After cardiothoracic surgery, acute respiratory failure is common and associated with an increased risk of illness and death. Noninvasive ventilation (NIV) is often used to correct hypoxemia or abnormally low level of oxygen in the blood. However, NVI is difficult to implement, requires substantial resources, and may cause patient discomfort.
The French study tested a newer method, high-flow nasal oxygen therapy, which is easier to use and better tolerated by patients. This method delivers oxygen through a nasal cannula, a device that consists of a tube that splits into two prongs placed in the nostrils.
The trial involved 830 patients who had undergone cardiothoracic surgery (such as coronary artery bypass grafting or heart valve repair) and developed acute respiratory failure or were deemed at risk for respiratory failure after extubation (removal of a breathing tube) due to pre-existing risk factors. Patients were randomly assigned to receive high-flow nasal oxygen therapy delivered continuously through a nasal cannula (flow, 50 L/min; n = 414) or bilevel positive airway pressure (BiPAP) delivered with a full-face mask for at least four hours per day (n = 416).
The primary outcome for the study conducted at six French intensive care units was treatment failure (defined as reintubation), switch to the other study treatment, or premature treatment discontinuation (patient request or adverse effects). The trial yielded these results:
- With BiPAP, treatment failure occurred in 91 of 416 patients (21.9 percent) vs. 87 of 414 (21.0 percent) with high-flow nasal oxygen.
- No significant differences were found for intensive care unit mortality — 23 patients with BiPAP (5.5 percent) and 28 patients with high-flow nasal oxygen therapy (6.8 percent); or for any of the other secondary outcomes, including number of nurse interventions for unplanned device readjustment and respiratory complications.
- Dyspnoea (laboured breathing) and comfort scores during the first three days were similar in both groups.
"Among patients undergoing cardiothoracic surgery with or at risk for respiratory failure, the use of high-flow nasal oxygen compared with intermittent BiPAP did not result in a worse rate of treatment failure. The findings support the use of highflow nasal oxygen therapy in this patient population," Francois Stephan, MD, PhD, of the Centre Chirurgical Marie Lannelongue, Le Plessis Robinson, France, and co-authors write in the JAMA report.

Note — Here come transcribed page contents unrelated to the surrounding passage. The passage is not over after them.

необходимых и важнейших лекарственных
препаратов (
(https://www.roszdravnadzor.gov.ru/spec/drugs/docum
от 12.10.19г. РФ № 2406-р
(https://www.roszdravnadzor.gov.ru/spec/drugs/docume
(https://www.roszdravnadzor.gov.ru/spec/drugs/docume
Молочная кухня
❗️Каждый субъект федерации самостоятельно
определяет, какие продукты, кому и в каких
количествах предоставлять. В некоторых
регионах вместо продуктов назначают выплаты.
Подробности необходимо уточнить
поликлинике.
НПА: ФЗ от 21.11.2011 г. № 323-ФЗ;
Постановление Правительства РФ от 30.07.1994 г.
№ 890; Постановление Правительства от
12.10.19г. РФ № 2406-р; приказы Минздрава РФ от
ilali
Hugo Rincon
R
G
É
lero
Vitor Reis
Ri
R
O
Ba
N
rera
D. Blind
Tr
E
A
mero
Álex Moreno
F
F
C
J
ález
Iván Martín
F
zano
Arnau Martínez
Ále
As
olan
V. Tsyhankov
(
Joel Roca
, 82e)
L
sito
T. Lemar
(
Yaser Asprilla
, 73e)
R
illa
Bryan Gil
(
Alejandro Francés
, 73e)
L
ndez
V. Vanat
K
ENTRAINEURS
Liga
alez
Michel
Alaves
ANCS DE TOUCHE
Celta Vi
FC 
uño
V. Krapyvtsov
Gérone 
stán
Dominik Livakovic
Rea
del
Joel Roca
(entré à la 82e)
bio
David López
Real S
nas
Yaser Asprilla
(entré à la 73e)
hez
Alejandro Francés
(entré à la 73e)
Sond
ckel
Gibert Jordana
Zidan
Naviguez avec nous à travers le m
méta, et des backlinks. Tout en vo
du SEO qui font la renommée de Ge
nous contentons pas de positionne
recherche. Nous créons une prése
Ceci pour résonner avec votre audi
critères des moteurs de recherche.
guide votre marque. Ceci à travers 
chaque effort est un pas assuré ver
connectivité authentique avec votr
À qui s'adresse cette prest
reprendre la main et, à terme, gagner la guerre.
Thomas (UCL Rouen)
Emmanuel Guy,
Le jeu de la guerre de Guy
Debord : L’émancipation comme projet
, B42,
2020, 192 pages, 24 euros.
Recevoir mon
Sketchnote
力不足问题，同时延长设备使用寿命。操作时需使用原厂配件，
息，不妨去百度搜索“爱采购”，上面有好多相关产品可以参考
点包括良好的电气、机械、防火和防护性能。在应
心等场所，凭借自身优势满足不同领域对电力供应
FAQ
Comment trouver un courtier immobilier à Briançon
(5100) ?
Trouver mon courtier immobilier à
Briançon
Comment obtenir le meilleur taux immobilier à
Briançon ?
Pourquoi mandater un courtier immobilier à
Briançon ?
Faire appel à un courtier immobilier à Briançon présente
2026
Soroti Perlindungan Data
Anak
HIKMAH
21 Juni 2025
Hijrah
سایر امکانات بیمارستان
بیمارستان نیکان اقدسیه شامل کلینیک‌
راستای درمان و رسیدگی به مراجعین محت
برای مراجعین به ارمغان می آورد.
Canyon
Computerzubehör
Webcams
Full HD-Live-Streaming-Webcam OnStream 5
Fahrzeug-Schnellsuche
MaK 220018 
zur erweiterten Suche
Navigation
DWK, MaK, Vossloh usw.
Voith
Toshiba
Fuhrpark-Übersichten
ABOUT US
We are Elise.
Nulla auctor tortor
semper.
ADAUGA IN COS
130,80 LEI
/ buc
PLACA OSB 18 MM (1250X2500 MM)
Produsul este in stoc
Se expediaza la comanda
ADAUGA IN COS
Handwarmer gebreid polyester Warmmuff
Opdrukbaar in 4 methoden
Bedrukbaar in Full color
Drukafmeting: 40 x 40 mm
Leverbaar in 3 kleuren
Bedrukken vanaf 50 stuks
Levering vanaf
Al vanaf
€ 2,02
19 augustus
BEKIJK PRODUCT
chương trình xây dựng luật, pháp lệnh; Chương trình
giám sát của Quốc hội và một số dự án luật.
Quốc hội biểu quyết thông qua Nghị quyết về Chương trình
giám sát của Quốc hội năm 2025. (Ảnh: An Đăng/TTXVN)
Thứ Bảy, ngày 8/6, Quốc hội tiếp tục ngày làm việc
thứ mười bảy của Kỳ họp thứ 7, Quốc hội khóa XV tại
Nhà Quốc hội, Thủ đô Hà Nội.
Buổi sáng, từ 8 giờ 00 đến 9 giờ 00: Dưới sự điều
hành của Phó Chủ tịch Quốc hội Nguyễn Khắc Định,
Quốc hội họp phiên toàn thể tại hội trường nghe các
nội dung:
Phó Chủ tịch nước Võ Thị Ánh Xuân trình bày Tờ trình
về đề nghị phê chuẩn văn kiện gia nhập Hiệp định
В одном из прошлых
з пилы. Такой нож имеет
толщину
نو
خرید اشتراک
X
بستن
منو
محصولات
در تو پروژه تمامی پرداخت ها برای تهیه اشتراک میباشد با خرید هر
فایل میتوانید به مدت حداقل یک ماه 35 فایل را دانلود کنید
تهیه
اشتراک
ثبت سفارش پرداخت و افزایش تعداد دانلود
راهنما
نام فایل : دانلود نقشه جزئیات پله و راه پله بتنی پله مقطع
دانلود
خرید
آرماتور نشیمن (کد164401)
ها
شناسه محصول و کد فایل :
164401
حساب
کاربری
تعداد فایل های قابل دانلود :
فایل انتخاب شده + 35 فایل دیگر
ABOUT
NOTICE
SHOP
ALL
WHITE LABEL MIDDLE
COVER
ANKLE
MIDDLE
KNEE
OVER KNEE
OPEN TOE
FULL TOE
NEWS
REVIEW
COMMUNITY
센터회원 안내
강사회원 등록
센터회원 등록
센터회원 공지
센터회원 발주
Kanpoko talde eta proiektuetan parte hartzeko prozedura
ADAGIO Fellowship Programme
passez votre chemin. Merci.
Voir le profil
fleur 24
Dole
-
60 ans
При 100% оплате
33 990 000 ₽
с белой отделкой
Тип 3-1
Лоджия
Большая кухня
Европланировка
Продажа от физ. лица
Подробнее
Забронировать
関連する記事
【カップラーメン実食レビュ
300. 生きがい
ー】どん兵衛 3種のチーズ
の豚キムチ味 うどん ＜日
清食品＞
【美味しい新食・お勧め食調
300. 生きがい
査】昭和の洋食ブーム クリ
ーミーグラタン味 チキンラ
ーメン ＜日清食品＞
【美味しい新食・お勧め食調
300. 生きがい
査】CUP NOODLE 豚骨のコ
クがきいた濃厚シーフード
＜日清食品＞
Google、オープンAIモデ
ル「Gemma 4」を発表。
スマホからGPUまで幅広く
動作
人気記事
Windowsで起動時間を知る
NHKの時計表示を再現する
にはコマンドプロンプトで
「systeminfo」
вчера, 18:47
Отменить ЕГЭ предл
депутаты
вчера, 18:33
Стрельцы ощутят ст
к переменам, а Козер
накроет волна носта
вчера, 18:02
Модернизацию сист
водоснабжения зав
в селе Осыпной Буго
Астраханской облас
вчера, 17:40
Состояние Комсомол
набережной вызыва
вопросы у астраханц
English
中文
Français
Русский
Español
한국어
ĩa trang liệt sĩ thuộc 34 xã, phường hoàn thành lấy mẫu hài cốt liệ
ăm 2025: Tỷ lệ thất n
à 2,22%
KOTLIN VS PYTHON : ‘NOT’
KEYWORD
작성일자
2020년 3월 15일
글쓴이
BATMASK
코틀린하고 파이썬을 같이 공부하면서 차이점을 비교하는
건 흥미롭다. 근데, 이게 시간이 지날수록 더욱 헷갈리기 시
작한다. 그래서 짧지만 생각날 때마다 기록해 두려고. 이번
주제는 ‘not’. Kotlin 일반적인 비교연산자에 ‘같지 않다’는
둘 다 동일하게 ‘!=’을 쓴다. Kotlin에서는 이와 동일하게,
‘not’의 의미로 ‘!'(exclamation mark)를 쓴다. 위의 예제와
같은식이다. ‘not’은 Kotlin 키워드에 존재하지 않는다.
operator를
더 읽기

In an accompanying editorial, Lorenzo Del Sorbo, MD, and Niall D. Ferguson, MD, MSc, of the University of Toronto, comment on the study's findings: "How should clinicians apply the results of the trial by Stephan et al. in clinical practice? The answer is, as usual, it depends.
"In centres with considerable expertise with noninvasive ventilation (NIV) and for patients who are hypercapnic [an excess of carbon dioxide in the blood], a reasonable approach would be to favour NIV in this setting. Alternatively, based on these data and others, for many postoperative patients high-flow nasal cannulae appear to be a viable alternative that is better tolerated and may lead to noninferior clinical outcomes."